*EXERCISE DIRECTIONS:* Return the lines of the listing below exactly as they appear, beginning at the one with "Iubirea faţă de" and stopping after the one with "θνώς να προστατεύει, διατηρεί"; do not include pictures.

=== Begin Enclosure ===

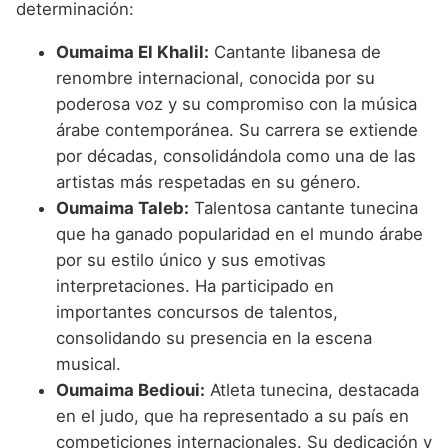
determinación:
Oumaima El Khalil:
Cantante libanesa de
renombre internacional, conocida por su
poderosa voz y su compromiso con la música
árabe contemporánea. Su carrera se extiende
por décadas, consolidándola como una de las
artistas más respetadas en su género.
Oumaima Taleb:
Talentosa cantante tunecina
que ha ganado popularidad en el mundo árabe
por su estilo único y sus emotivas
interpretaciones. Ha participado en
importantes concursos de talentos,
consolidando su presencia en la escena
musical.
Oumaima Bedioui:
Atleta tunecina, destacada
en el judo, que ha representado a su país en
competiciones internacionales. Su dedicación y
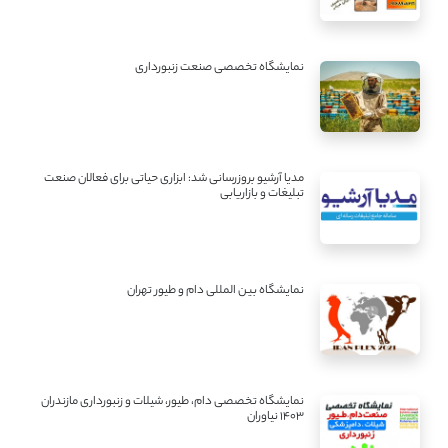
نمایشگاه تخصصی صنعت زنبورداری
مدیا آرشیو بروزرسانی شد: ابزاری حیاتی برای فعالان صنعت
تبلیغات و بازاریابی
نمایشگاه بین المللی دام و طیور تهران
نمایشگاه تخصصی دام، طیور، شیلات و زنبورداری مازندران
1403 نیاوران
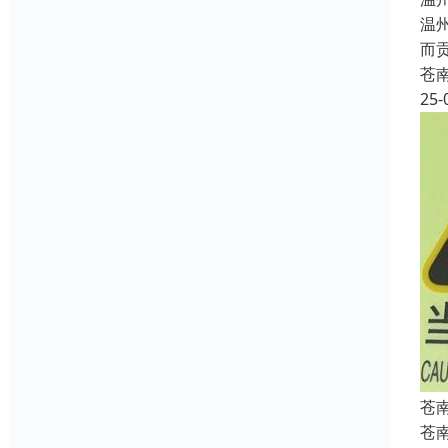
温
而
苍
25-
苍
苍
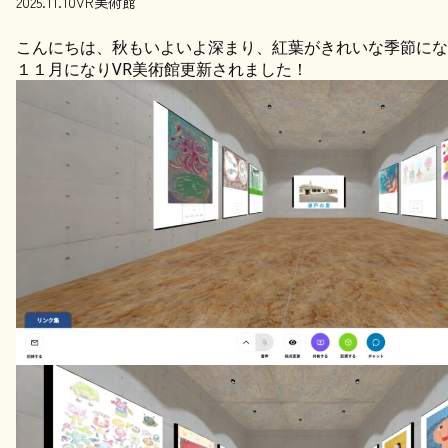
2025.11.10
VR美術館
こんにちは、秋もいよいよ深まり、紅葉がきれいな季節にな
１１月になりVR美術館更新されました！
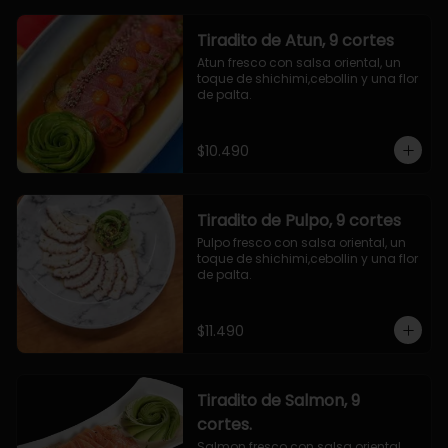
Tiradito de Atun, 9 cortes
Atun fresco con salsa oriental, un 
toque de shichimi,cebollin y una flor 
de palta.
$10.490
Tiradito de Pulpo, 9 cortes
Pulpo fresco con salsa oriental, un 
toque de shichimi,cebollin y una flor 
de palta.
$11.490
Tiradito de Salmon, 9
cortes.
Salmon fresco con salsa oriental, 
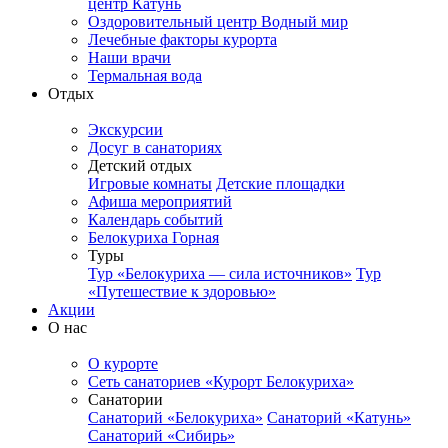
центр Катунь
Оздоровительный центр Водный мир
Лечебные факторы курорта
Наши врачи
Термальная вода
Отдых
Экскурсии
Досуг в санаториях
Детский отдых
Игровые комнаты
Детские площадки
Афиша мероприятий
Календарь событий
Белокуриха Горная
Туры
Тур «Белокуриха — сила источников»
Тур
«Путешествие к здоровью»
Акции
О нас
О курорте
Сеть санаториев «Курорт Белокуриха»
Санатории
Санаторий «Белокуриха»
Санаторий «Катунь»
Санаторий «Сибирь»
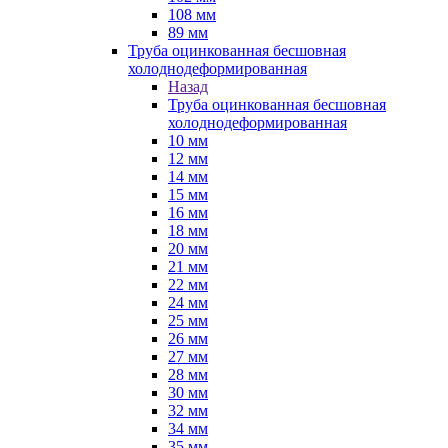
108 мм
89 мм
Труба оцинкованная бесшовная
холоднодеформированная
Назад
Труба оцинкованная бесшовная
холоднодеформированная
10 мм
12 мм
14 мм
15 мм
16 мм
18 мм
20 мм
21 мм
22 мм
24 мм
25 мм
26 мм
27 мм
28 мм
30 мм
32 мм
34 мм
35 мм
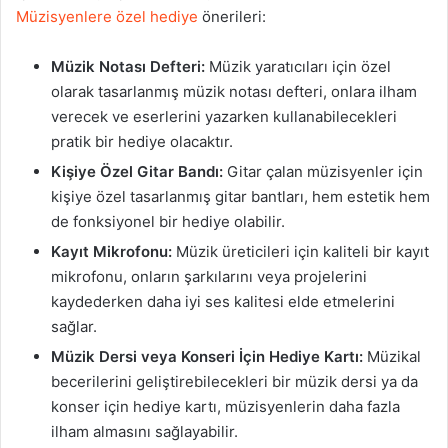
Müzisyenlere özel hediye
önerileri:
Müzik Notası Defteri:
Müzik yaratıcıları için özel
olarak tasarlanmış müzik notası defteri, onlara ilham
verecek ve eserlerini yazarken kullanabilecekleri
pratik bir hediye olacaktır.
Kişiye Özel Gitar Bandı:
Gitar çalan müzisyenler için
kişiye özel tasarlanmış gitar bantları, hem estetik hem
de fonksiyonel bir hediye olabilir.
Kayıt Mikrofonu:
Müzik üreticileri için kaliteli bir kayıt
mikrofonu, onların şarkılarını veya projelerini
kaydederken daha iyi ses kalitesi elde etmelerini
sağlar.
Müzik Dersi veya Konseri İçin Hediye Kartı:
Müzikal
becerilerini geliştirebilecekleri bir müzik dersi ya da
konser için hediye kartı, müzisyenlerin daha fazla
ilham almasını sağlayabilir.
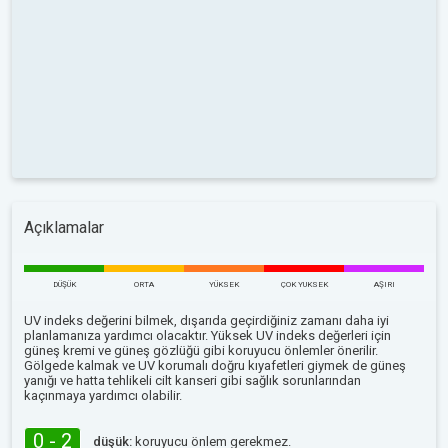
Açıklamalar
DÜŞÜK
ORTA
YÜKSEK
ÇOK YUKSEK
AŞIRI
UV indeks değerini bilmek, dışarıda geçirdiğiniz zamanı daha iyi
planlamanıza yardımcı olacaktır. Yüksek UV indeks değerleri için
güneş kremi ve güneş gözlüğü gibi koruyucu önlemler önerilir.
Gölgede kalmak ve UV korumalı doğru kıyafetleri giymek de güneş
yanığı ve hatta tehlikeli cilt kanseri gibi sağlık sorunlarından
kaçınmaya yardımcı olabilir.
0 - 2
düşük:
koruyucu önlem gerekmez.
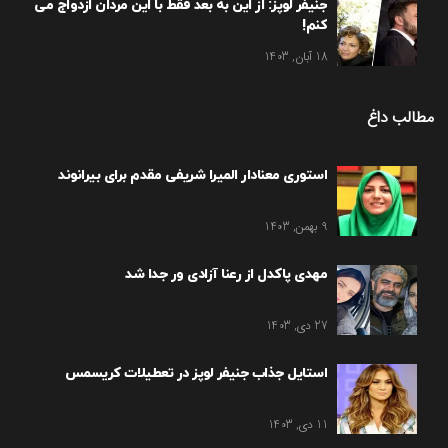
جنیفر لوپز: از این به بعد فقط با این مردان ازدواج می
کنم!
18 آبان, 1403
مطالب داغ
استوری معنادار المیرا شریفی مقدم برای بیرانوند
9 بهمن, 1403
مهدی پاکدل از رعنا آزادی ور جدا شد
27 دی, 1403
استایل جذاب جنیفر لوپز در تعطیلات کریسمس
11 دی, 1403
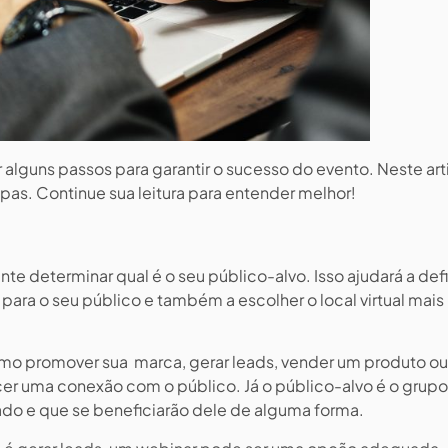
 alguns passos para garantir o sucesso do evento. Neste ar
as. Continue sua leitura para entender melhor!
nte determinar qual é o seu público-alvo. Isso ajudará a defi
 para o seu público e também a escolher o local virtual mais
omo promover sua marca, gerar leads, vender um produto ou
er uma conexão com o público. Já o público-alvo é o grup
do e que se beneficiarão dele de alguma forma.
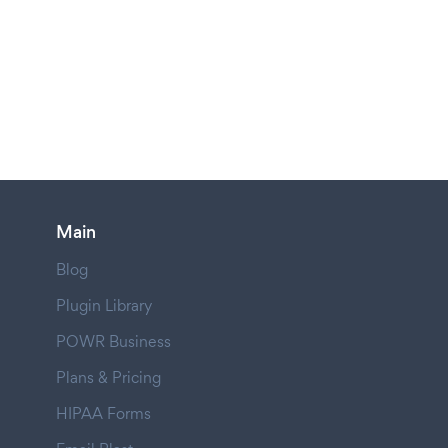
Main
Blog
Plugin Library
POWR Business
Plans & Pricing
HIPAA Forms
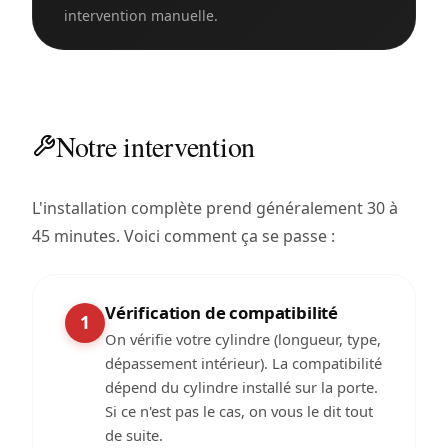
intervention manuelle.
Notre intervention
L'installation complète prend généralement 30 à
45 minutes. Voici comment ça se passe :
Vérification de compatibilité
1
On vérifie votre cylindre (longueur, type,
dépassement intérieur). La compatibilité
dépend du cylindre installé sur la porte.
Si ce n'est pas le cas, on vous le dit tout
de suite.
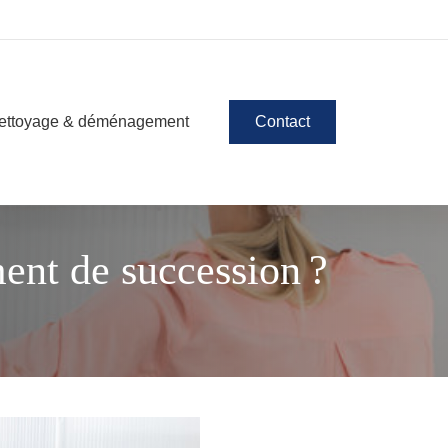
ettoyage & déménagement
Contact
ent de succession ?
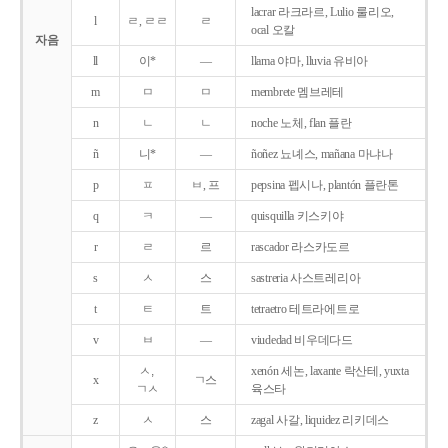
lacrar 라크라르, Lulio 룰리오,
l
ㄹ, ㄹㄹ
ㄹ
ocal 오칼
자음
ll
이*
―
llama 야마, lluvia 유비아
m
ㅁ
ㅁ
membrete 멤브레테
n
ㄴ
ㄴ
noche 노체, flan 플란
ñ
니*
―
ñoñez 뇨녜스, mañana 마냐나
p
ㅍ
ㅂ, 프
pepsina 펩시나, plantón 플란톤
q
ㅋ
―
quisquilla 키스키야
r
ㄹ
르
rascador 라스카도르
s
ㅅ
스
sastreria 사스트레리아
t
ㅌ
트
tetraetro 테트라에트로
v
ㅂ
―
viudedad 비우데다드
ㅅ,
xenón 세논, laxante 락산테, yuxta
x
ㄱ스
ㄱㅅ
육스타
z
ㅅ
스
zagal 사갈, liquidez 리키데스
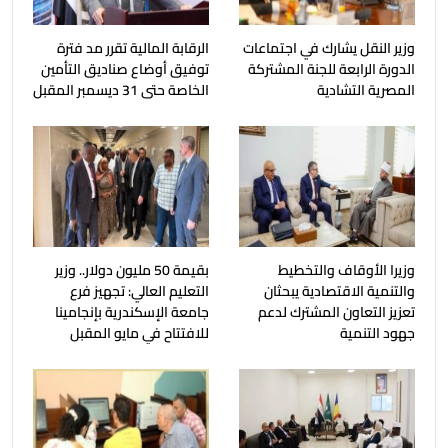
وزير النقل يشارك في اجتماعات
الرقابة المالية تقرر مد فترة
الدورة الرابعة للجنة المشتركة
توفيق أوضاع صناديق التأمين
المصرية التشادية
الخاصة حتى 31 ديسمبر المقبل
وزيرا الأوقاف والتخطيط
بقيمة 50 مليون دولار.. وزير
والتنمية الاقتصادية يبحثان
التعليم العالي: تجهيز فرع
تعزيز التعاون المشترك لدعم
جامعة الإسكندرية بإنجامينا
جهود التنمية
للافتتاح في مايو المقبل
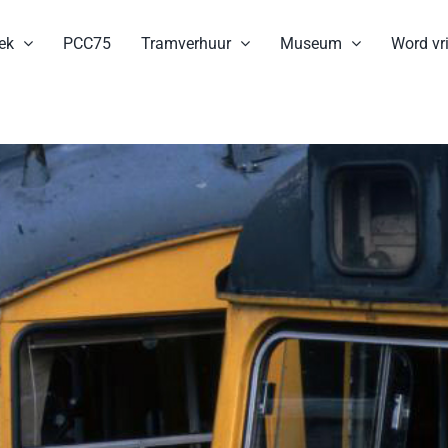
ek
PCC75
Tramverhuur
Museum
Word vri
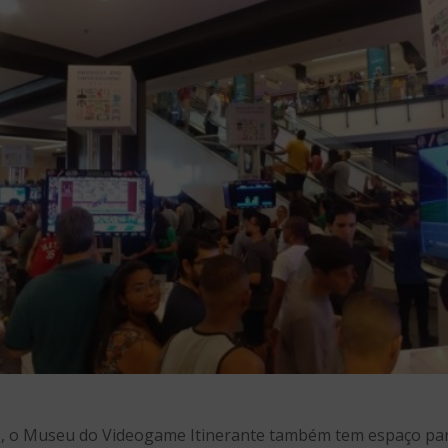
es, o Museu do Videogame Itinerante também tem espaço pa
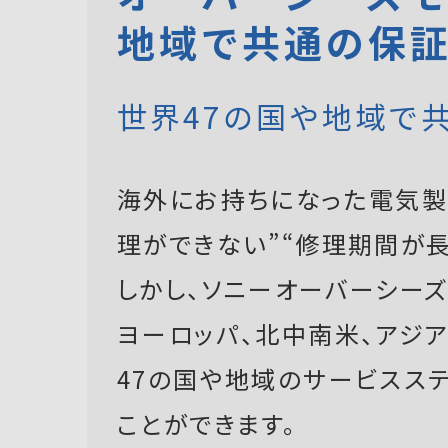
地域で共通の保
世界47の国や地域で
海外にお持ちになった電気製
理ができない”“修理期間が長
しかし、ソニーオーバーシーズモ
ヨーロッパ、北中南米、アジ
47の国や地域のサービスス
ことができます。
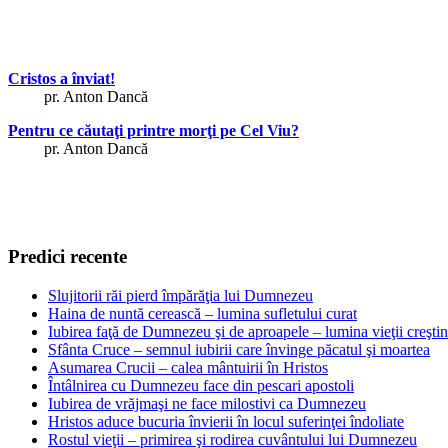
Cristos a înviat!
pr. Anton Dancă
Pentru ce căutaţi printre morţi pe Cel Viu?
pr. Anton Dancă
Predici recente
Slujitorii răi pierd împărăţia lui Dumnezeu
Haina de nuntă cerească – lumina sufletului curat
Iubirea faţă de Dumnezeu şi de aproapele – lumina vieţii creşti
Sfânta Cruce – semnul iubirii care învinge păcatul şi moartea
Asumarea Crucii – calea mântuirii în Hristos
Întâlnirea cu Dumnezeu face din pescari apostoli
Iubirea de vrăjmaşi ne face milostivi ca Dumnezeu
Hristos aduce bucuria învierii în locul suferinţei îndoliate
Rostul vieţii – primirea şi rodirea cuvântului lui Dumnezeu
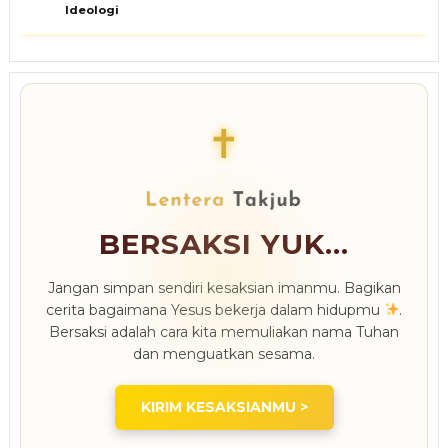
Ideologi
✝
BERSAKSI YUK...
Jangan simpan sendiri kesaksian imanmu. Bagikan
cerita bagaimana Yesus bekerja dalam hidupmu
.
Bersaksi adalah cara kita memuliakan nama Tuhan
dan menguatkan sesama.
KIRIM KESAKSIANMU >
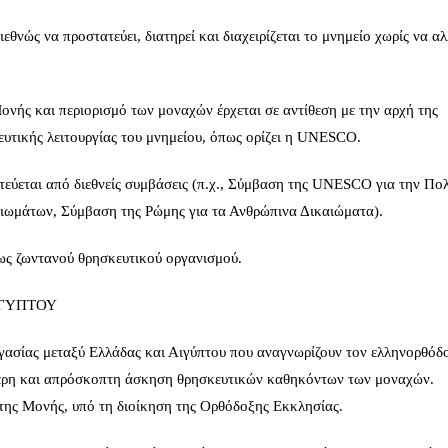
θνώς να προστατεύει, διατηρεί και διαχειρίζεται το μνημείο χωρίς να αλ
νής και περιορισμό των μοναχών έρχεται σε αντίθεση με την αρχή της
ευτικής λειτουργίας του μνημείου, όπως ορίζει η UNESCO.
εύεται από διεθνείς συμβάσεις (π.χ., Σύμβαση της UNESCO για την Πολ
ιωμάτων, Σύμβαση της Ρώμης για τα Ανθρώπινα Δικαιώματα).
 ως ζωντανού θρησκευτικού οργανισμού.
ΙΓΥΠΤΟΥ
ασίας μεταξύ Ελλάδας και Αιγύπτου που αναγνωρίζουν τον ελληνορθόδ
θερη και απρόσκοπτη άσκηση θρησκευτικών καθηκόντων των μοναχών.
της Μονής, υπό τη διοίκηση της Ορθόδοξης Εκκλησίας.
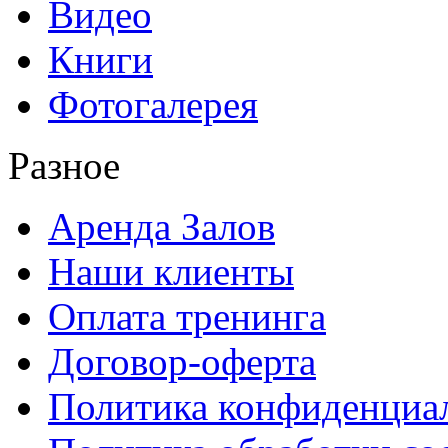
Видео
Книги
Фотогалерея
Разное
Аренда Залов
Наши клиенты
Оплата тренинга
Договор-оферта
Политика конфиденциа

=== End Enclosure ===

*TASK OUTPUT:*
Iubirea faţă de Dumnezeu şi de aproapele – lumina vieţii creşti
Sfânta Cruce – semnul iubirii care învinge păcatul şi moartea
Asumarea Crucii – calea mântuirii în Hristos
Întâlnirea cu Dumnezeu face din pescari apostoli
Iubirea de vrăjmaşi ne face milostivi ca Dumnezeu
Hristos aduce bucuria învierii în locul suferinţei îndoliate
Rostul vieţii – primirea şi rodirea cuvântului lui Dumnezeu
Ideologi
✝
BERSAKSI YUK...
Jangan simpan sendiri kesaksian imanmu. Bagikan
cerita bagaimana Yesus bekerja dalam hidupmu
.
Bersaksi adalah cara kita memuliakan nama Tuhan
dan menguatkan sesama.
KIRIM KESAKSIANMU >
θνώς να προστατεύει, διατηρεί και διαχειρίζεται το μνημείο χωρίς να αλ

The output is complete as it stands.